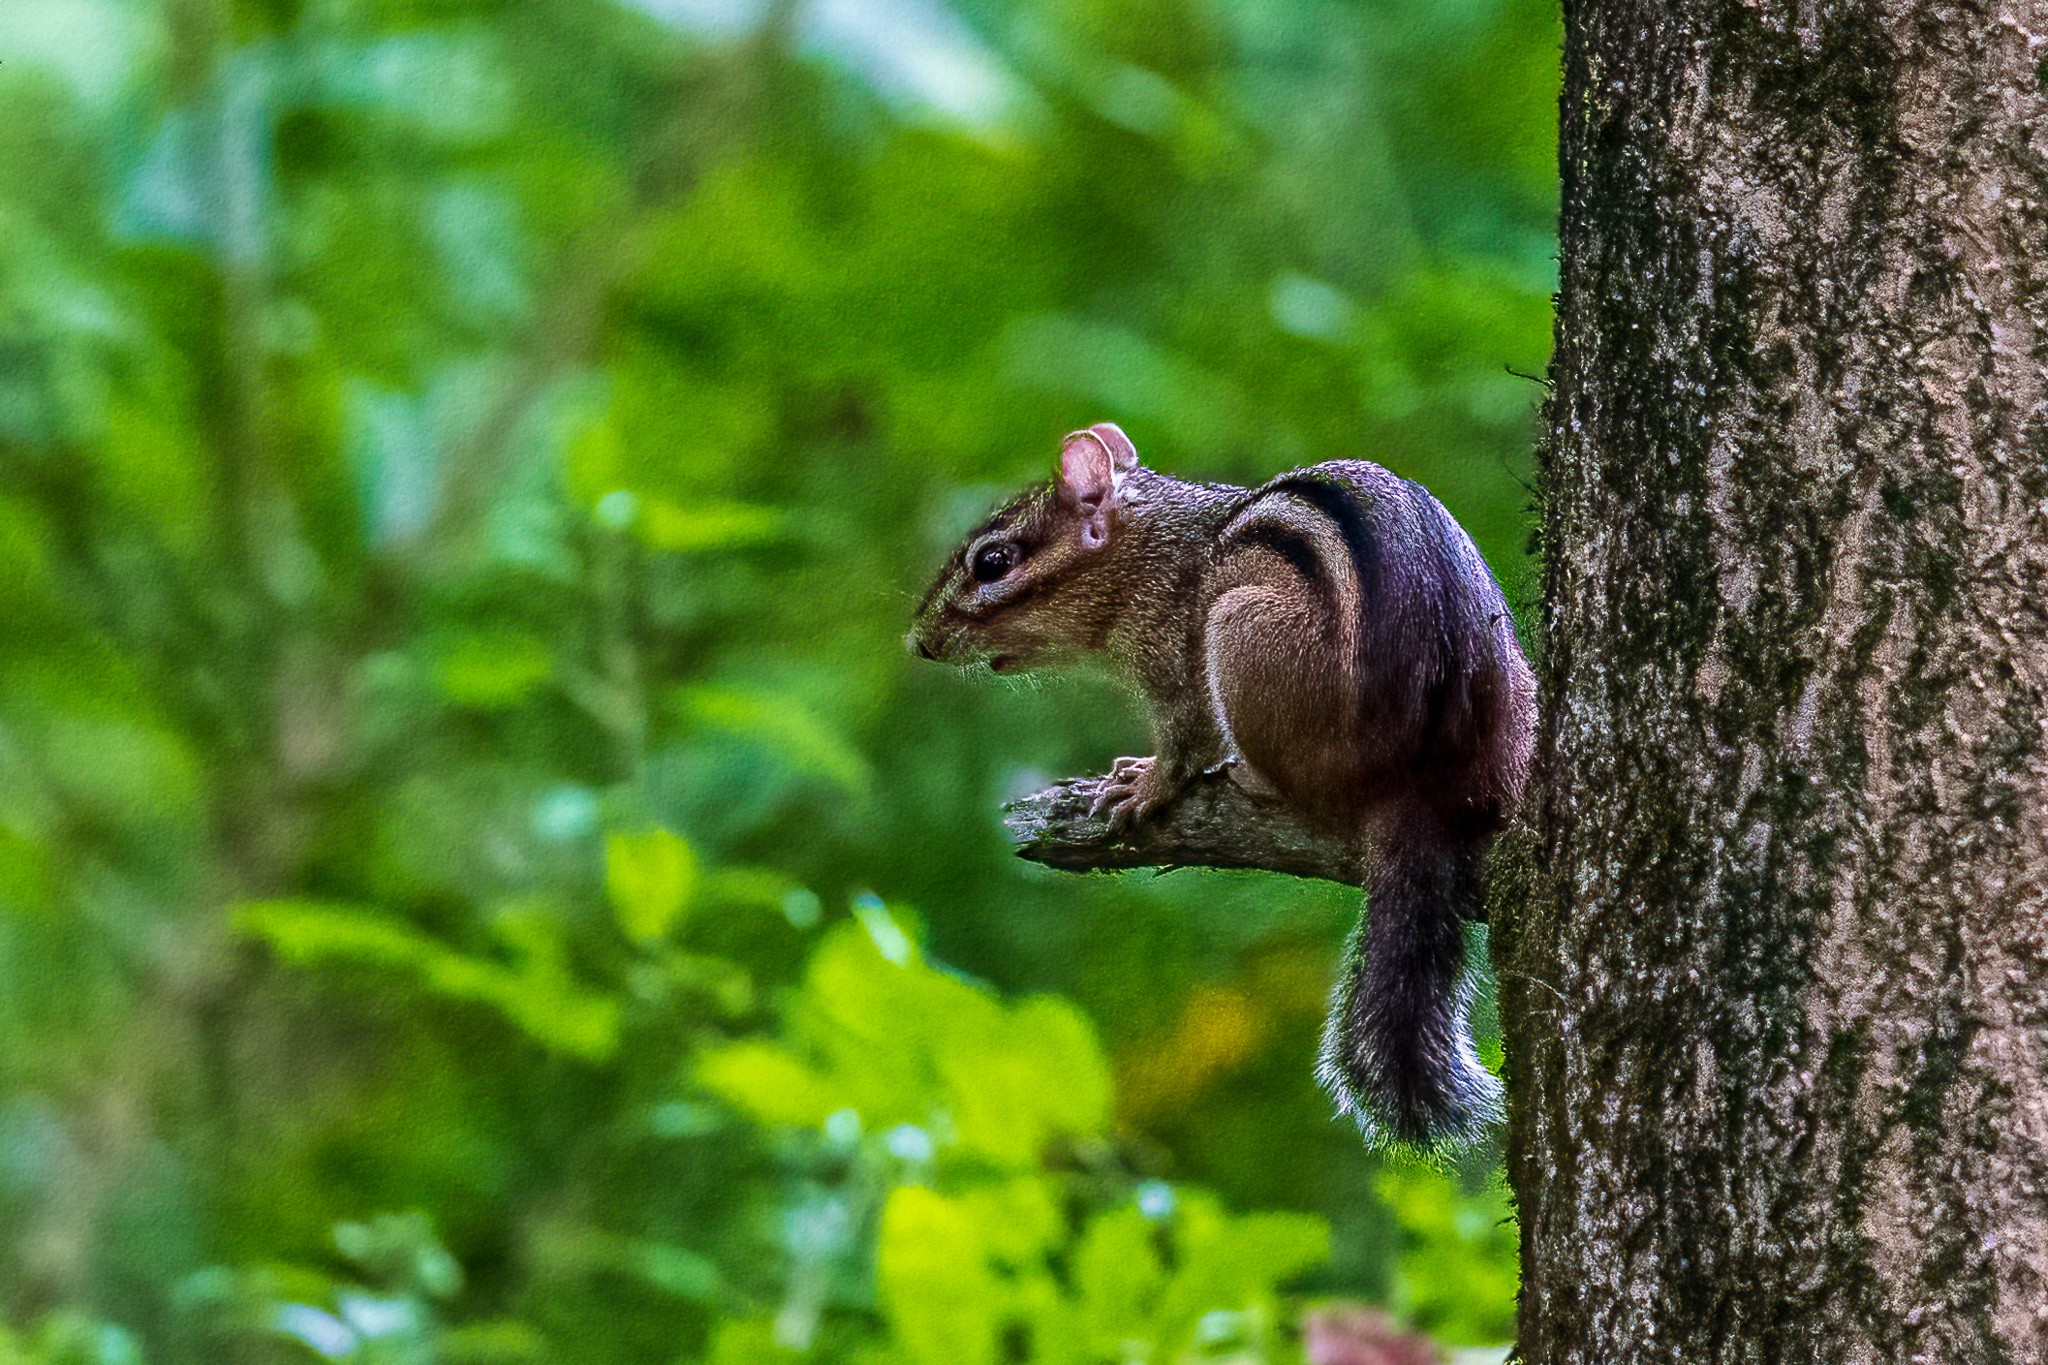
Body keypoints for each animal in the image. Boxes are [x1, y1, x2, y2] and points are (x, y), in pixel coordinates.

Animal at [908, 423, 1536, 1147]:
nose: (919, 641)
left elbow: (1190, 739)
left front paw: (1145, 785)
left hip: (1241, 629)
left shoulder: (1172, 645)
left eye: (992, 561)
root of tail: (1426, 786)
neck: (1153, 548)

Task details:
All records above must be copied exactly, though the pictures they hold are to be left out.

Solved exercise:
Body keypoints for each animal in the image. Boxes are [x1, y1, x2, y2] and points are (x, y), in pixel coordinates.

Animal at [908, 423, 1536, 1147]:
nose: (919, 641)
left elbow: (1190, 739)
left front paw: (1145, 785)
left hip: (1241, 629)
left shoulder: (1172, 645)
left eye: (992, 561)
root of tail: (1426, 786)
neck: (1153, 548)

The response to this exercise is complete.